Canny Edge detection:

  1. Developed by Jhon Canny, as his masters thesis
  2. 4 steps: Smooth, Thresholding (find the significant edges), Thinning (Replace a fat edge with a thin one.), Link separate contours
    1. Smoothed - image gradient (Like Sobel)

      Smoothing + Image Gradient
    2. Threshold

      Thresholding
    3. Thinning, aka non-maximum suppresion. I will keep the strip that exceeds the threshold the most. (i.e, find the local maxima in the edge)

      Thinning

      Thinning Result
    4. Linking: Link broken Contours together, really cool

      • Two threshold for thresholding: high one for "strong" edges, low one for "weak edges". Connect strong edges and weak edges together. Here we assume we want to keep weak edges that are linked to strong edges.

      Linking

Hough Transform

  1. finding a line! Finding a circle
    • it's actually "fitting a line", because you may have gaps, noise, etc.

    • each edge point will get to vote, including the noisy ones, but the noisy ones shouldn't be consistent enough for a good feature

    • Hough transform vote for lines

    • A point in xy space is a line in Hough space (k-b space), then you plot those lines, and whichever bin has the most votes, will win

      Hough Space

      Voting
    • but y=kx+b suffers from vertical slope.
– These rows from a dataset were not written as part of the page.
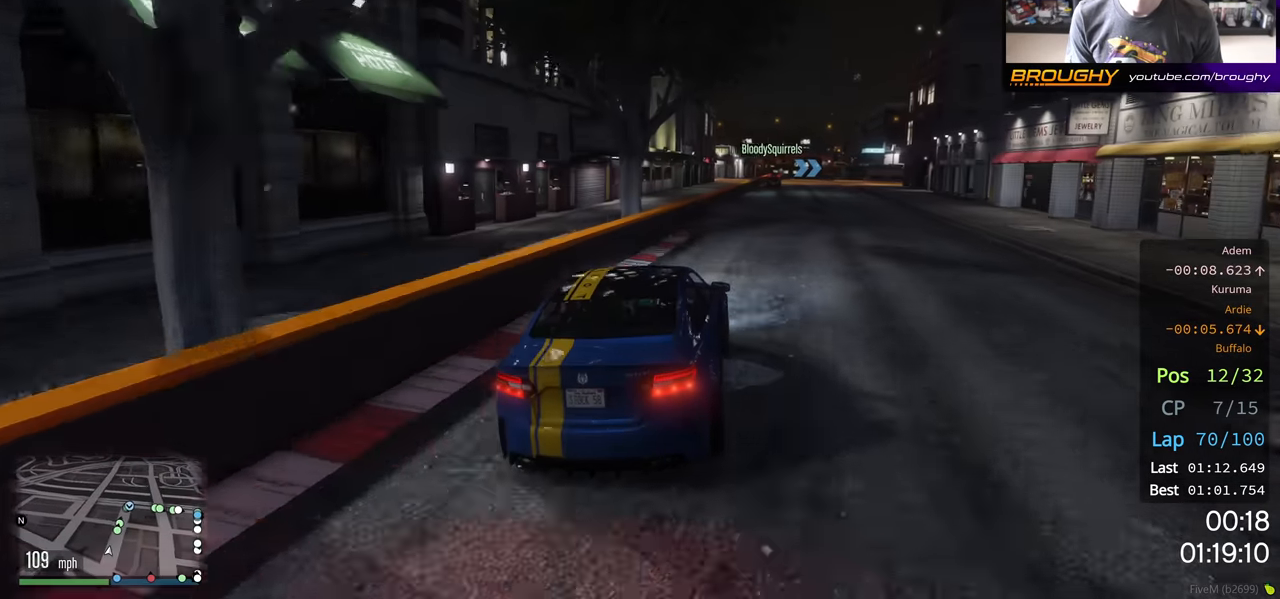
{"buttons": ["R2"], "left_stick": "center", "right_stick": "center", "events": []}
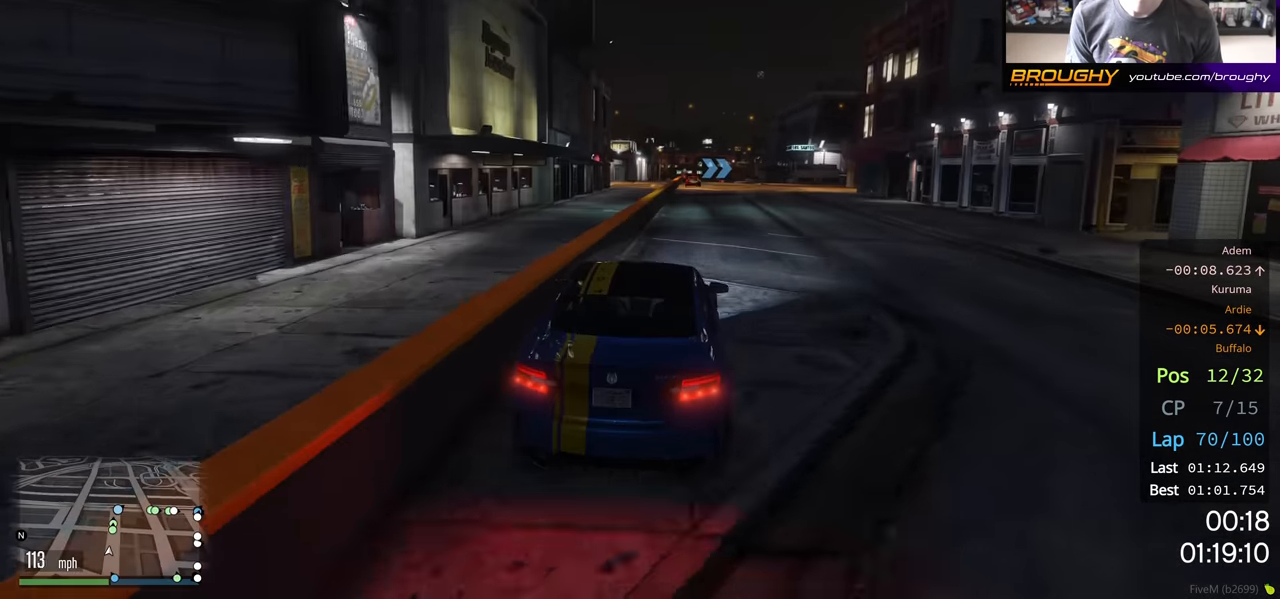
{"buttons": ["R2"], "left_stick": "center", "right_stick": "center", "events": [[50, "left_stick", "right"], [233, "left_stick", "center"]]}
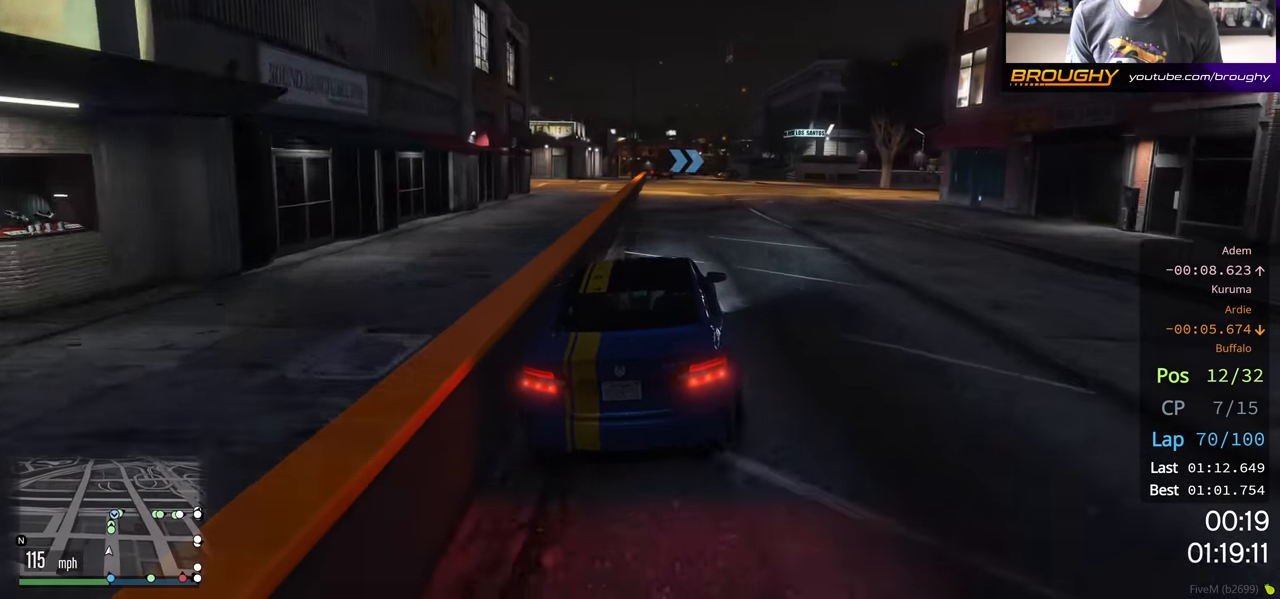
{"buttons": ["R2"], "left_stick": "center", "right_stick": "center", "events": []}
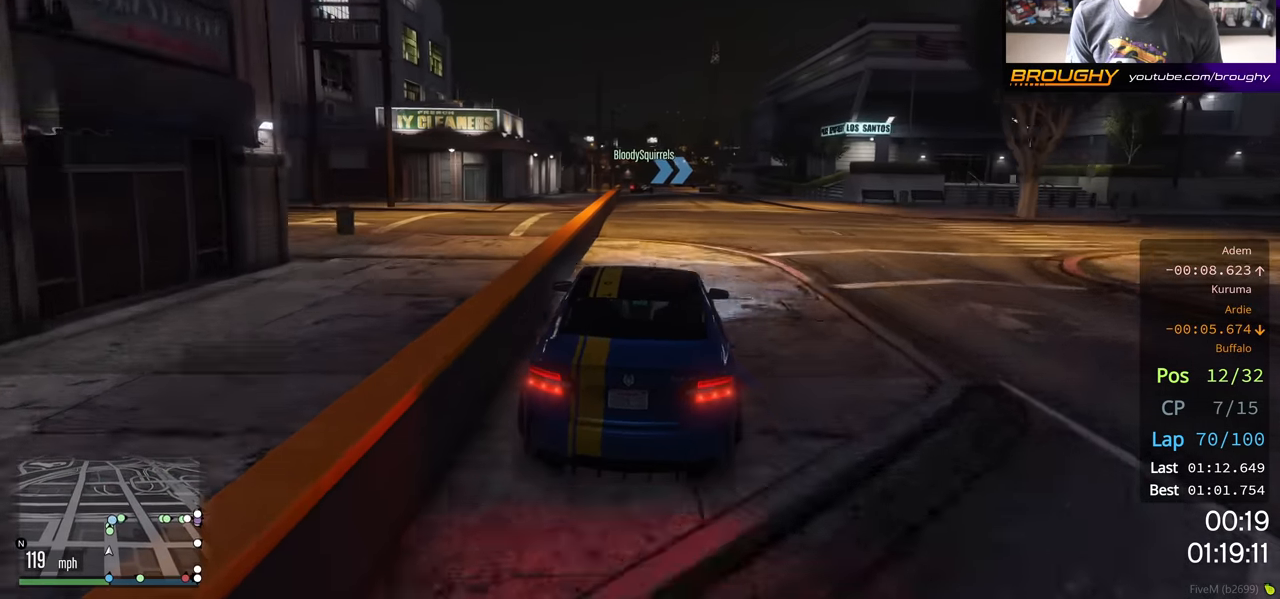
{"buttons": ["R2"], "left_stick": "left", "right_stick": "center", "events": [[450, "left_stick", "left"]]}
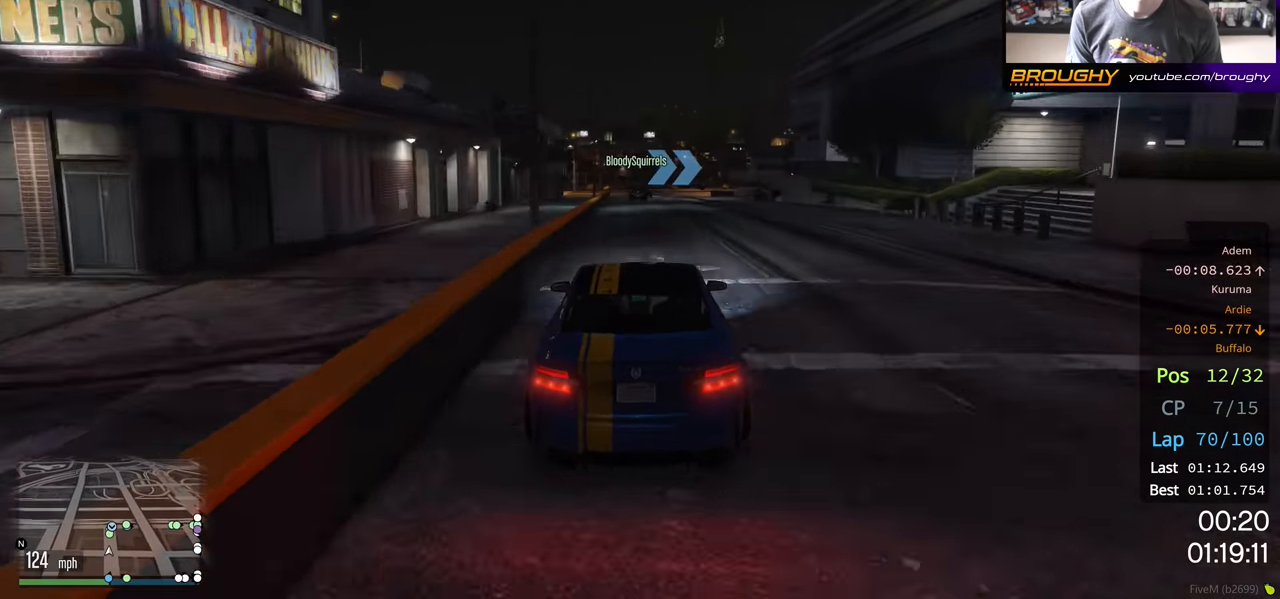
{"buttons": ["L2"], "left_stick": "center", "right_stick": "center", "events": [[100, "left_stick", "center"], [200, "L2", "down"], [233, "left_stick", "up-left"], [250, "R2", "up"], [367, "left_stick", "center"]]}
So we use parametric representation: d = xcos(theta) + y sin(theta)

      A point in x-y space will become a sinusoid in d-theta space
      • theta: [0,2p), d>0
    • Algorithm: the bins are also called "Hough Accumulator Array".
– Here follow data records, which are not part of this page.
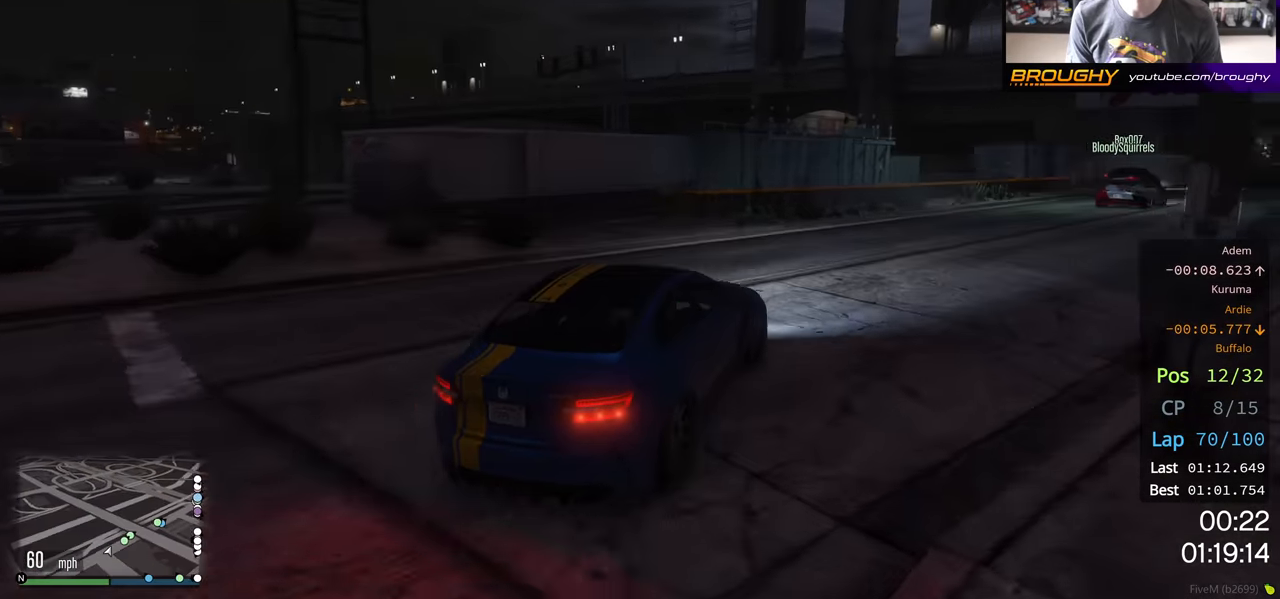
{"buttons": ["R2"], "left_stick": "right", "right_stick": "center", "events": [[67, "left_stick", "right"], [317, "left_stick", "center"], [433, "left_stick", "right"]]}
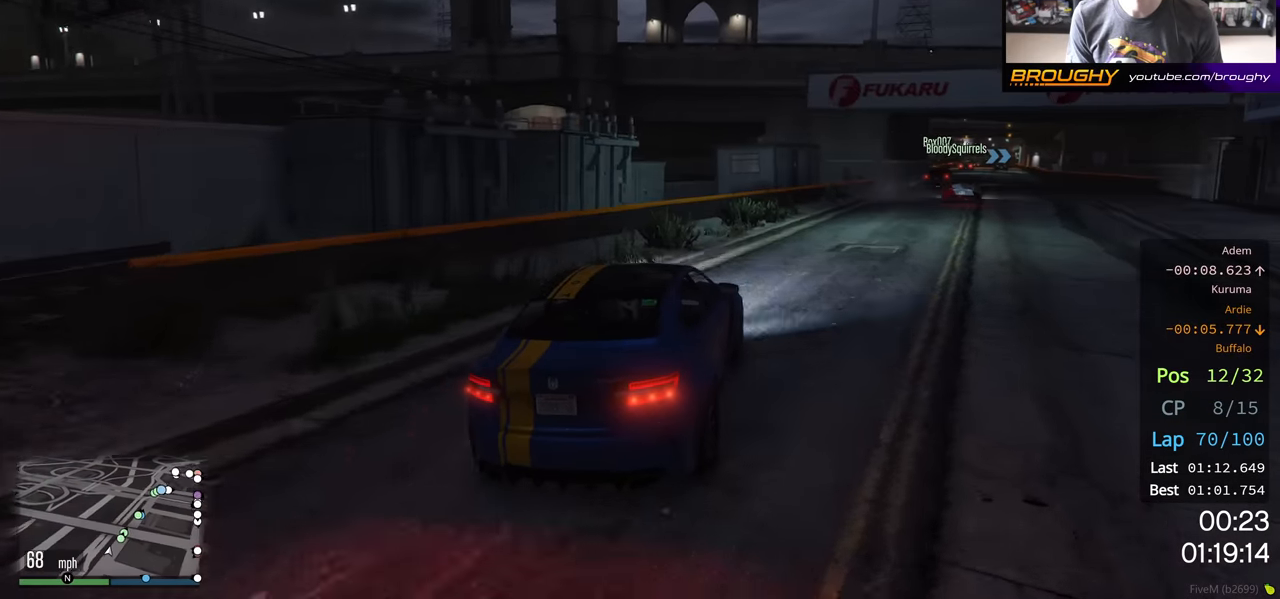
{"buttons": ["R2"], "left_stick": "right", "right_stick": "center", "events": []}
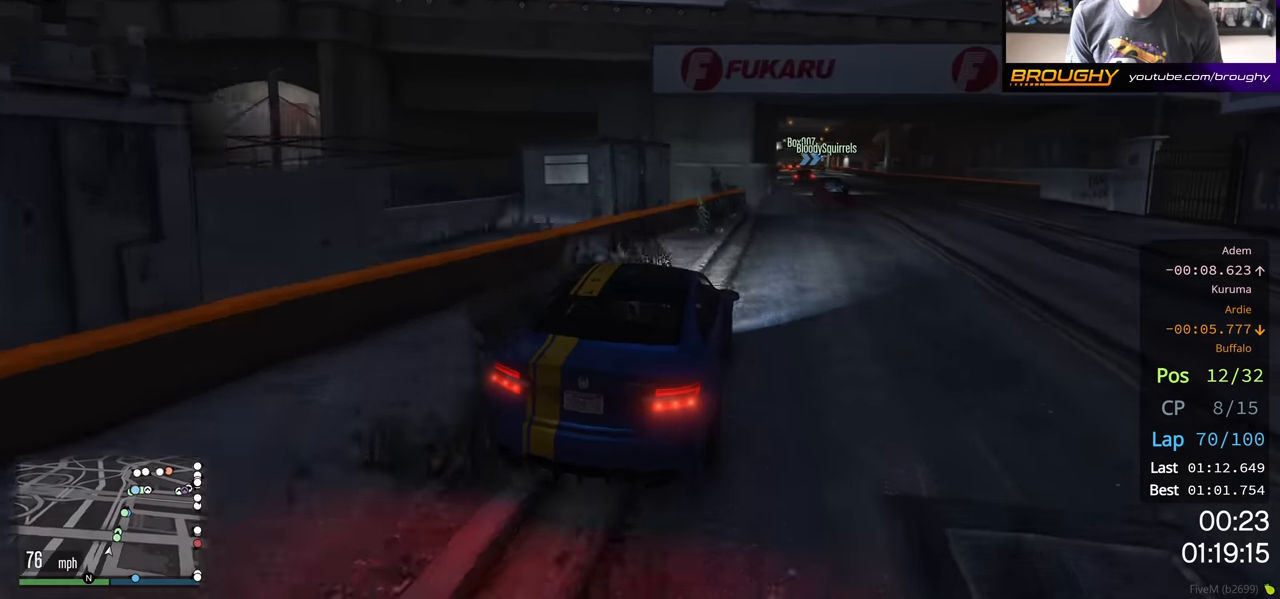
{"buttons": ["R2"], "left_stick": "right", "right_stick": "center", "events": [[250, "left_stick", "center"], [400, "left_stick", "right"]]}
      1. Initialize each bin to 0
      2. for a given (x0, y0), iterate thru theta, then calculate d.
      3. Find the (theta, d) with the max value
    • complexity: K^2 * (k bins along each dimension.)

    • E.g:

      A perfect line is that bright spot

      caption
    • Cautions:

      1. you may want to take a look at probablistic Hough Transform, which samples points to find the best fit.
      2. Noise can bump you off, so you may want to smooth the edges a bit more
    • Extensions:

      1. use gradient imgs (del(f)/del(x), del(f)/del(y)) instead of just one edge pic, so for each edge pixel will only vote for thetas close to the gradient orientations.
      2. you can use hough transform, instead of regression, to find circles.
      3. Give stronger edges more votes
  2. Hough Transform for a circle!
    1. assume you know r, then all you do is vote for (a, b)
    2. If you don't know r, then it's a pain
    3. But if you have gradient, you can check if (a,b) generates a radius that corresponds to the gradient
  3. Pros & cons:
    1. pros:
      • Some robustness to noise
      • Occlusion is fine, cuz all points are processed independently
      • can detect multiple models in a single pass
    2. Cons:
      • Complexity goes exponential as number of params go up
      • Detected targets can be spurious
      • difficult to pick a good bin
  4. Generalized Hough Transform
    • generalized hough transform:

      1. You have a template, and an image, you're going to search fro the template in the image.
      2. The template has irregular shape, so you can't express it in parametric eqns.
      3. For simple case where shape and location don't change, Instead, you express it like this:
          1. Find centroid (Xc, Yc) in template (offline)
          2. Find edges in centroid
          3. For each edge k (a,b), Calculate its distance to Xc,Yc dk, the angle of (Xc - a, Yc - b), theta_k
          4. Build an R table, based on the orientation of its gradient, Phi_i
              Phi1 (dk, theta_k)
              phi2 (dm, theta_m), (dn, theta_n)
              ....
              Because we may have parallel edges, we may have multiple entries under a single Phi
          5. In the image, identify the blobs, and find its edges. (Online)
          6. For each blob, 
                a. For each edge point on the blob, 
                    1. get its gradient direction, Phi_i
                    2. look up (dm, theta_m), (dn, theta_n)... under Phi_i, 
                    3. then calculate the corresponding reference point (x1, y1), (x2,y2), and increase their votes. 
                b. Once you're done with all edges, find the pixel with most votes. If the votes are more than a threshold, 
                then we think: 1. the blob matches the template 2. the pixel is the location of the contour
          7. Move on to the next blob, repeat 6. 
        
    • generalized Hough Transform with random scale and orientation:

      1. sample scale space: S1, S2 ...
      2. For each scale, do the above
    • edges are old. Features (code words) will be more prevalent.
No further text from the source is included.